“The question is not whether they can replicate the current experience of going to college. The question is whether they can make it easier to get educated.”

Megan McArdle:

Start with the student population that was using the Udacity courses; many of them were high school students or in the military. These people were not substituting a MOOC for sitting in a college classroom; they were substituting them for not taking the class at all. Even if only 12 percent of students passed one of the classes, that represents a substantial number of people who might otherwise never have learned the material at all.
But possibly even more important is that MOOCs can change the whole approach to learning. In a traditional college classroom, you put a small number of kids in a room and the professor attempts to herd every one of them past the finish line of a passing grade. (Then they mostly forget almost everything they’ve learned.) It’s an intensive approach with a very low failure rate.

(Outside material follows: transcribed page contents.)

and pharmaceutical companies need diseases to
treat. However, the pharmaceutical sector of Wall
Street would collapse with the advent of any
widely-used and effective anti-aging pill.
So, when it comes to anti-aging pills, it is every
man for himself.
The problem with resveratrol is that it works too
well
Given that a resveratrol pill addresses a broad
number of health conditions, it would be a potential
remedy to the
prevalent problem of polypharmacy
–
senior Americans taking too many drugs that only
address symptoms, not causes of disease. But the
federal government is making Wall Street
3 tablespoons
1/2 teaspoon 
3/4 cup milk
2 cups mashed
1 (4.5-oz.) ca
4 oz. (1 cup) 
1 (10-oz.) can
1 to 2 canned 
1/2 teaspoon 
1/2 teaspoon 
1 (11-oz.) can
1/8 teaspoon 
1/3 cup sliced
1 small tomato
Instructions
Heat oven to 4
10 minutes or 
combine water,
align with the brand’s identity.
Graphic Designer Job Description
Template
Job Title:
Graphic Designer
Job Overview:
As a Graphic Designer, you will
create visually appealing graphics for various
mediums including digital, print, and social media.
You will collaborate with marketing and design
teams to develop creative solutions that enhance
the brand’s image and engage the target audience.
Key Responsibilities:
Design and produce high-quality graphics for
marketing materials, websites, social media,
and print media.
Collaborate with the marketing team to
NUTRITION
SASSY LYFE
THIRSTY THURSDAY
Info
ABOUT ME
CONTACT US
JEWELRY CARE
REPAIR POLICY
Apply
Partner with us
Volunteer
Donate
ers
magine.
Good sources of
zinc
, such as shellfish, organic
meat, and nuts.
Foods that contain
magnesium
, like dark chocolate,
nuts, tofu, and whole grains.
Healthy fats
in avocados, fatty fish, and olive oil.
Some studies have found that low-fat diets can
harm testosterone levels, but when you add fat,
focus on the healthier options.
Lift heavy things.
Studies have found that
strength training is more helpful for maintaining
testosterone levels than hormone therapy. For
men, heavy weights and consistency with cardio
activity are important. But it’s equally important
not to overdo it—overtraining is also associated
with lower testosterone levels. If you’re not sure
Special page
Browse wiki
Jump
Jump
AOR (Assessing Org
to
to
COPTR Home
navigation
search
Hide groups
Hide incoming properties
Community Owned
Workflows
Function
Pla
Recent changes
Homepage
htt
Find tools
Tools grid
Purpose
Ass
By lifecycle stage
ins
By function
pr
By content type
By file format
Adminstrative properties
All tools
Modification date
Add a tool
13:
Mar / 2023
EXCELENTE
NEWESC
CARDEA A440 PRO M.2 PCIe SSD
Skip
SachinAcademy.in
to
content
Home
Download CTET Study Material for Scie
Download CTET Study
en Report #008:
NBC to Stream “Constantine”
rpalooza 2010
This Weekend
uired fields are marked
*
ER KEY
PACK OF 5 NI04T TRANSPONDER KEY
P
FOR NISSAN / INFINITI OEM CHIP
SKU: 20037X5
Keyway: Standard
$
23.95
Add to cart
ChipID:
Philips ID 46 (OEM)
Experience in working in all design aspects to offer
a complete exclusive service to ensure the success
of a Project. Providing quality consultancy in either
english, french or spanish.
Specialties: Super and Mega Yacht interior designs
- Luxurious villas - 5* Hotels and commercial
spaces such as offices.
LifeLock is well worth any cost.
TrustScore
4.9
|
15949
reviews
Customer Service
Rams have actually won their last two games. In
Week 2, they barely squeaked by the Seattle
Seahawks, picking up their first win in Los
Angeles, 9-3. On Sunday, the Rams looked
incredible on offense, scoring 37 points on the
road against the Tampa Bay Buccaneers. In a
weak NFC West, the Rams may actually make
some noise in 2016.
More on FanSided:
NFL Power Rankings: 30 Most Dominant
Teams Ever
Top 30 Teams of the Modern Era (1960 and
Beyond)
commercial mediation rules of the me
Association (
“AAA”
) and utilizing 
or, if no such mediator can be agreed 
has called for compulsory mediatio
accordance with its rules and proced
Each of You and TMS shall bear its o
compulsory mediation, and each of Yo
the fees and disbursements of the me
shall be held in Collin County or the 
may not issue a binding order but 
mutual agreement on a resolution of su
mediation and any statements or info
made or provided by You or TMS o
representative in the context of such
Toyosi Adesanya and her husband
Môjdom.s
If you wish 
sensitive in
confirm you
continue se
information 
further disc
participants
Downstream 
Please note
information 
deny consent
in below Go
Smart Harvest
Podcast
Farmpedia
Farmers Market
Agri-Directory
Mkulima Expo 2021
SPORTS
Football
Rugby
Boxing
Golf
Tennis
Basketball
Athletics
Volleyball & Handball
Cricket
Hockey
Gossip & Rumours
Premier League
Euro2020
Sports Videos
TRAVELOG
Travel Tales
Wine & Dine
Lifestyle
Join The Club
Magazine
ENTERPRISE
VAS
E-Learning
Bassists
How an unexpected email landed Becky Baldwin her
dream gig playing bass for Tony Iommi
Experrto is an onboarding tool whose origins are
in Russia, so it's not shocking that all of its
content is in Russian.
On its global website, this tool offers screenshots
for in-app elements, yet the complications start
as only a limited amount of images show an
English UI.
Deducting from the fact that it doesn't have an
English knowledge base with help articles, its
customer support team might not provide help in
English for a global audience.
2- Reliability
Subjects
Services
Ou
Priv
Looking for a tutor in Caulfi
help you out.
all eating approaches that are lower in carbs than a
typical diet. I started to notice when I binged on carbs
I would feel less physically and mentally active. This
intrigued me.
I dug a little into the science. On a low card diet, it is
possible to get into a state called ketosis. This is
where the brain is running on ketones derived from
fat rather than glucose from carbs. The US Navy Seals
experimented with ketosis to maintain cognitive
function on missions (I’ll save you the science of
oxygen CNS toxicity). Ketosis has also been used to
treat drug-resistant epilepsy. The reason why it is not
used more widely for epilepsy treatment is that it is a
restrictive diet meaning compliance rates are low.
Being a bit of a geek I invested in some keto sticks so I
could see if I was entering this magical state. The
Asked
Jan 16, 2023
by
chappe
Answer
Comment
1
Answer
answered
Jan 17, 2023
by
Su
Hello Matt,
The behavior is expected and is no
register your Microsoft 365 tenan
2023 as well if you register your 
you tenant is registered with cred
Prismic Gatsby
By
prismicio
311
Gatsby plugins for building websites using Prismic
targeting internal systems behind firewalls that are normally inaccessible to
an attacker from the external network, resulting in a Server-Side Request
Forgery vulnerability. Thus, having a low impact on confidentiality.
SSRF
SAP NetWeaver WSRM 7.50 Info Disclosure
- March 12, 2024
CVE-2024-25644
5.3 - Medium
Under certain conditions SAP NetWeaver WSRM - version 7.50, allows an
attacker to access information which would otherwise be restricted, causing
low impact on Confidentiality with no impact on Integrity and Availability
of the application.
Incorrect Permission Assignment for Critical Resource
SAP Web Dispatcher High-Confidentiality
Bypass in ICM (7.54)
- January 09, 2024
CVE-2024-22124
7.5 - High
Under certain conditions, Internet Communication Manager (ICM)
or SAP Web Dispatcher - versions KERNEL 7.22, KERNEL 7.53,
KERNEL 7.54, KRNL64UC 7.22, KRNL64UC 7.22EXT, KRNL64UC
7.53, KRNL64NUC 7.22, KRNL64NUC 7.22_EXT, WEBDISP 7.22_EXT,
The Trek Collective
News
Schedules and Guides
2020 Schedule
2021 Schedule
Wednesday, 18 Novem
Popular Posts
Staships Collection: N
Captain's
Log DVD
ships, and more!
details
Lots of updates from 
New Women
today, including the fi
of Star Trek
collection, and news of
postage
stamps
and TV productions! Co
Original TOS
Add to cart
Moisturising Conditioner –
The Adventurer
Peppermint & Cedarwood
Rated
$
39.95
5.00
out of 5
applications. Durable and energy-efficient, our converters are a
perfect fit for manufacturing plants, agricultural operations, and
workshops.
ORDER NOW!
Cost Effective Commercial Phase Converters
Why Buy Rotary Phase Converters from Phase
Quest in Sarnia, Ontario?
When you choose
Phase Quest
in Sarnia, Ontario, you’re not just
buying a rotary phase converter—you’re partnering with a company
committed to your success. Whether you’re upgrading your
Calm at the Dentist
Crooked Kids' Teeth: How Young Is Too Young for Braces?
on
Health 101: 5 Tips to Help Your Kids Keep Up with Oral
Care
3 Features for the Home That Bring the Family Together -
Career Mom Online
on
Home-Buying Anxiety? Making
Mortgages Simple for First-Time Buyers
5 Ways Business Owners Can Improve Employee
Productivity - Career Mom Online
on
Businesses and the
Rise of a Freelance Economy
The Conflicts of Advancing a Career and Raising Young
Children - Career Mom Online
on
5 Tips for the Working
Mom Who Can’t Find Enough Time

MOOCs will always have a very high failure rate. But that’s OK, as long as the cost of trying is low. Don’t have time for class right now? Drop out and come back when you have more time. Didn’t master Taylor Polynomials this time around? Do the course again.
As I’ll talk about in my forthcoming book, failure is often the best way to learn. More tries and more failures are almost always better than fewer tries and a lower failure rate. Letting people try a bunch of stuff, and fail at a lot of it, and then try again, is what makes the U.S. so innovative. We should welcome the ability to try this approach in education.
And it’s not just cost that makes software a particularly effective way to harness the learning power of failure. Software is very good at targeting exactly where a student is going wrong. Unlike a lecturer, or a teaching assistant, software can identify exactly what fundamental concepts a student hasn’t grasped, and let them practice over and over again until they master that concept. And practice, of course, makes perfect.